TASK REQUIREMENTS => Please copy the text of all the material below word for word, leaving out the pictures.

▶

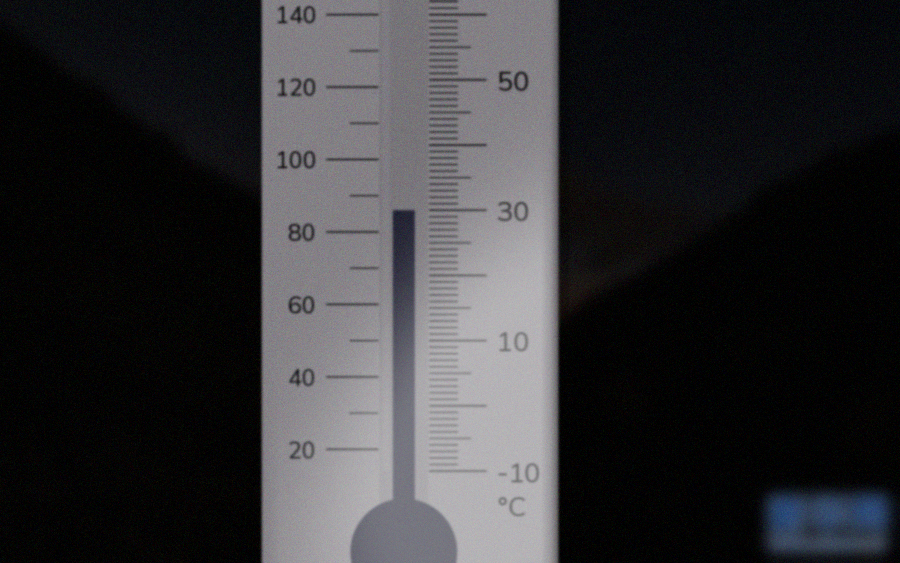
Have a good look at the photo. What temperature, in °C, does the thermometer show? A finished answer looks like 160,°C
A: 30,°C
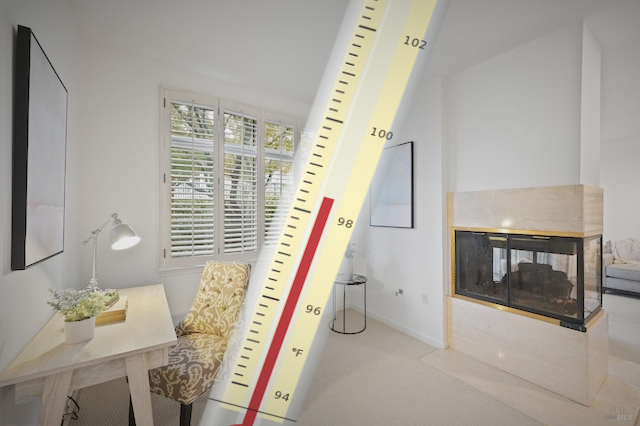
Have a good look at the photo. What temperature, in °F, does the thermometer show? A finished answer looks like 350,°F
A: 98.4,°F
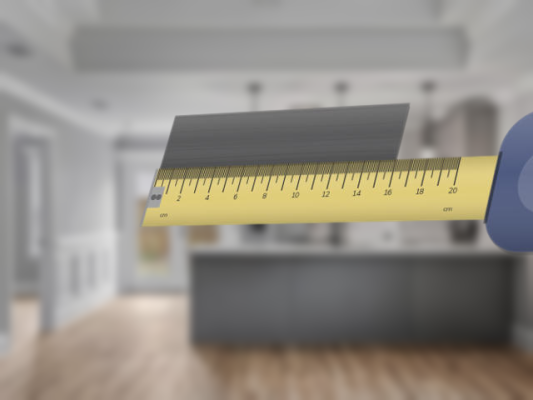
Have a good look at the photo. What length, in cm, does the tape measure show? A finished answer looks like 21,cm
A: 16,cm
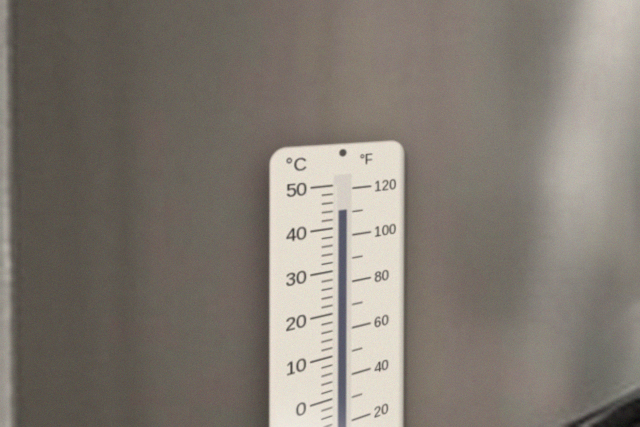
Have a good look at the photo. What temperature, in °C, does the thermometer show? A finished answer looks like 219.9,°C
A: 44,°C
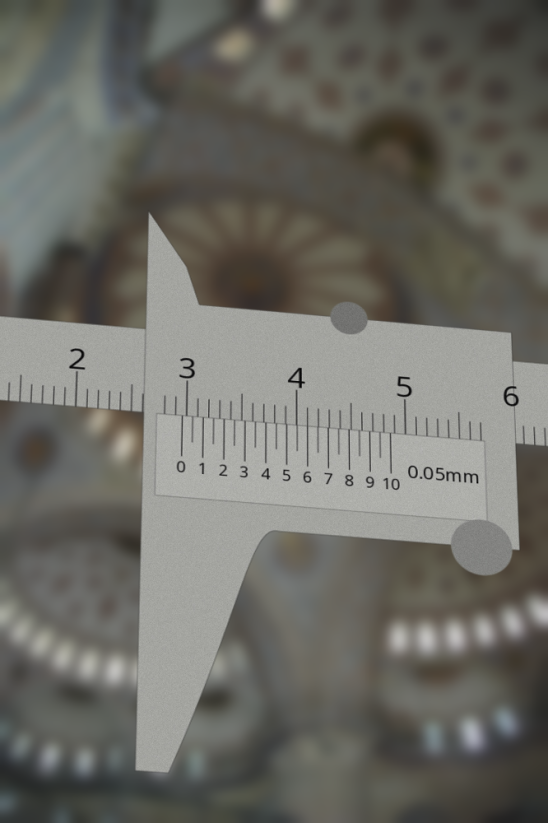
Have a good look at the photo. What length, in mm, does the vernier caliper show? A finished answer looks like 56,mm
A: 29.6,mm
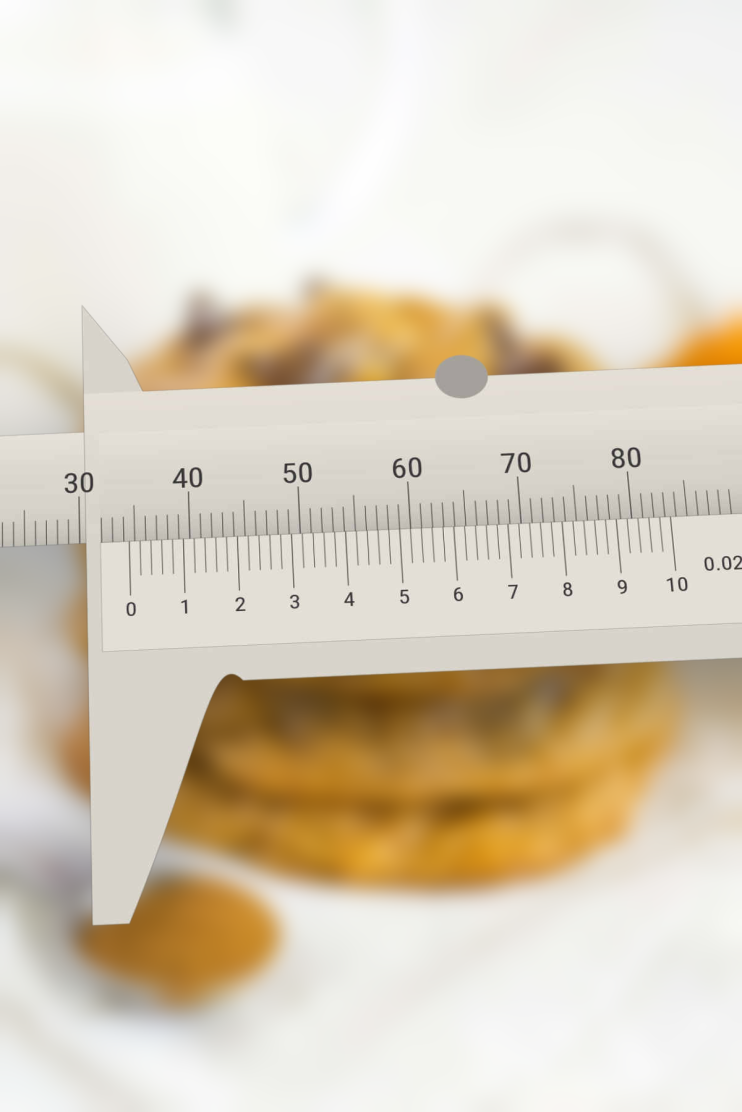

◀

RESPONSE FOR THIS EXERCISE =>
Have a good look at the photo. What temperature, in °C, does the thermometer show? A finished answer looks like 160,°C
A: 30,°C
Have a good look at the photo. What temperature, in °F, does the thermometer show? A finished answer looks like 350,°F
A: 98.4,°F
Have a good look at the photo. What length, in cm, does the tape measure show? A finished answer looks like 21,cm
A: 16,cm
Have a good look at the photo. What temperature, in °C, does the thermometer show? A finished answer looks like 219.9,°C
A: 44,°C
Have a good look at the photo. What length, in mm, does the vernier caliper show? A finished answer looks like 56,mm
A: 29.6,mm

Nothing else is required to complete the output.